“神僧夸赞,贫道愧不敢当,些许微末修为罢了,倒是大师佛法精深,慈悲无量,令晚辈心生亲近。”
了缘大师呵呵一笑,摆了摆手,“老衲不过痴长几岁,多念过几卷经文罢了,道友回头若有意论几句禅机,老衲必定知无不言、言无不尽。”

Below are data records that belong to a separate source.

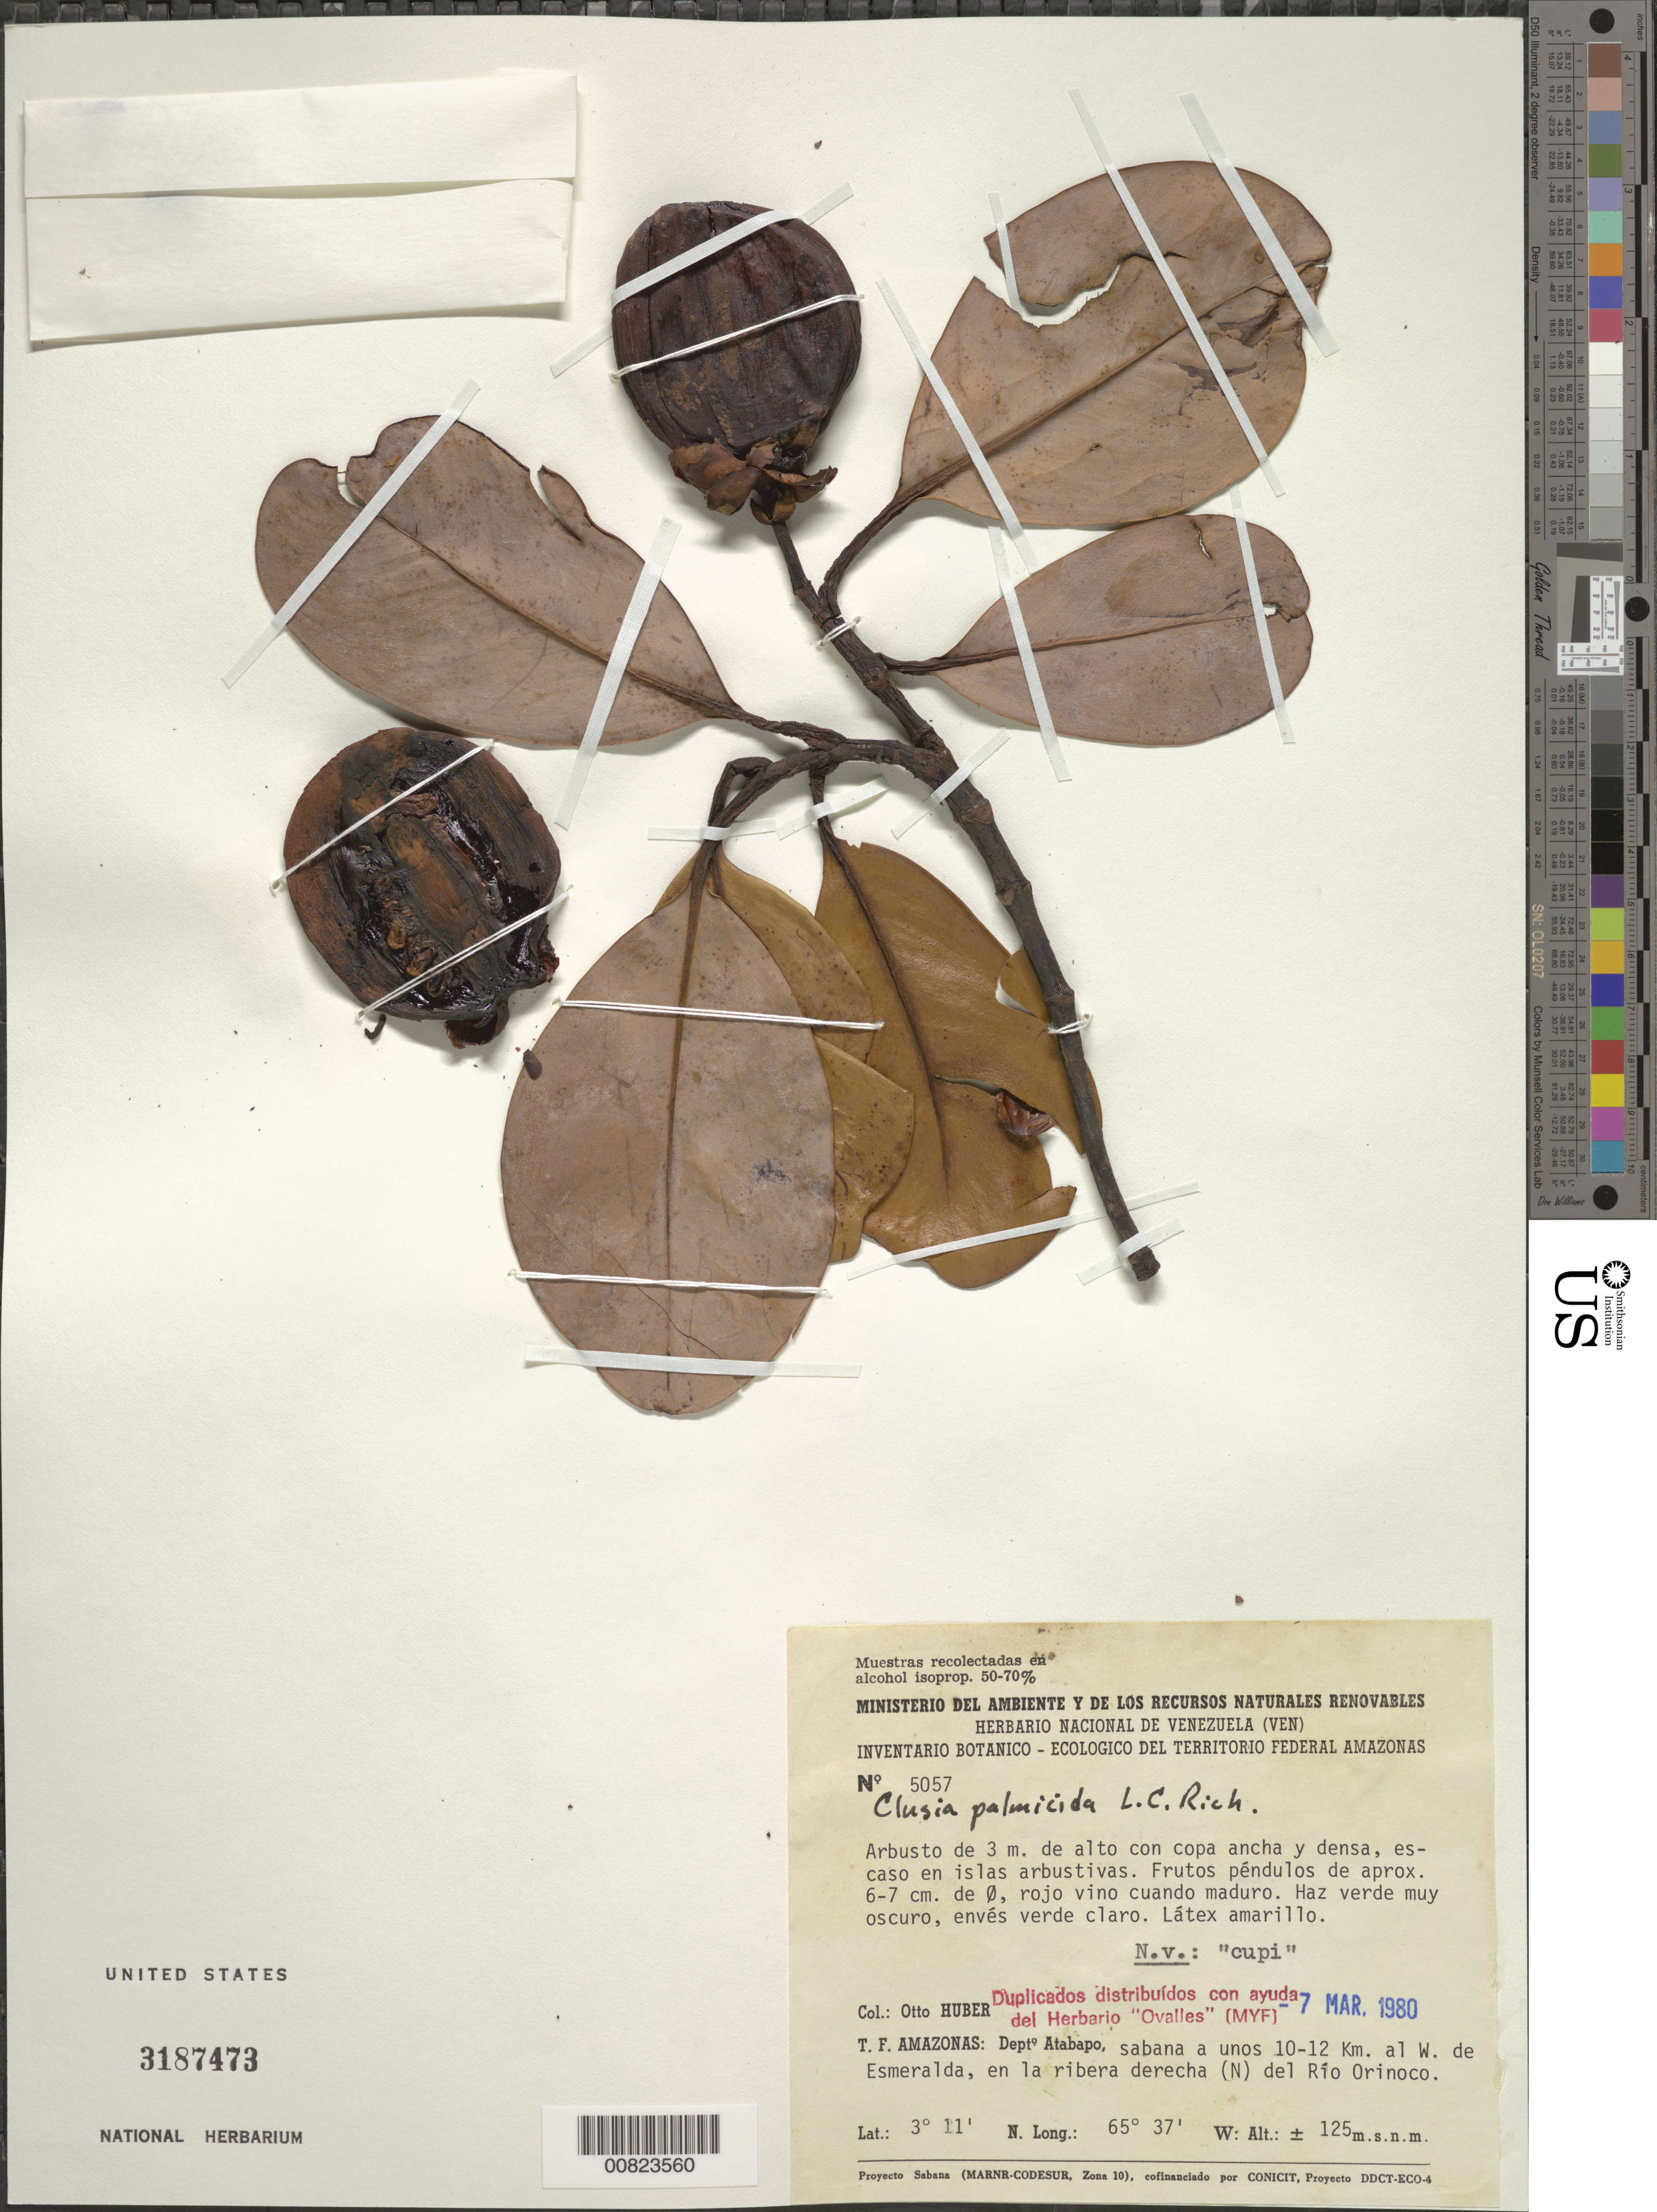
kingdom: Plantae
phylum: Tracheophyta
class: Magnoliopsida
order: Malpighiales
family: Clusiaceae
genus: Clusia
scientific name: Clusia palmicida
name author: Rich.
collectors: O. Huber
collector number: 5057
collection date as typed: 7-Mar-80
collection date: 1980-03-07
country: Venezuela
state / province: Amazonas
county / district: Atabapo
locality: Esmeralda, 12 km al W, en la ribera derecha (N) del Río Orinoco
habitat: Sabana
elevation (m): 125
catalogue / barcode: US 3187473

路宁自无不可,点头道:“能得大师教诲,是晚辈的福分。”
随后司徒瑾才寻到机会,向了缘大师详细说起石枕湖畔三次斗剑之事。
了缘大师听罢,长眉微蹙,口诵佛号道:“解脱世尊,冤家宜解不宜结,牛眠山之事,本因一株灵草而起,双方虽有小隙,却并无深仇大恨。”
“如今牵涉日广,更引动蜀山、青城、龙虎、紫玄各家弟子,若任由此事绵延,恐酿成更大纷争,实非蜀地高士之福。”
他目光扫过司徒谨、夏侯参商、程浩之、印月居士等人,语气恳切道:“诸位施主皆是蜀地英才翘楚,当明辨是非,那九叶芝草虽是灵物,但比起百姓福祉、同道和睦乃至诸位的修行前程,却又算得什么?”
“洛云霆、柳纤云两位施主那边,老衲也会设法劝说,望诸位异日斗剑之时,能心存善念,手下容情,以切磋较技为主,莫要生死相搏。”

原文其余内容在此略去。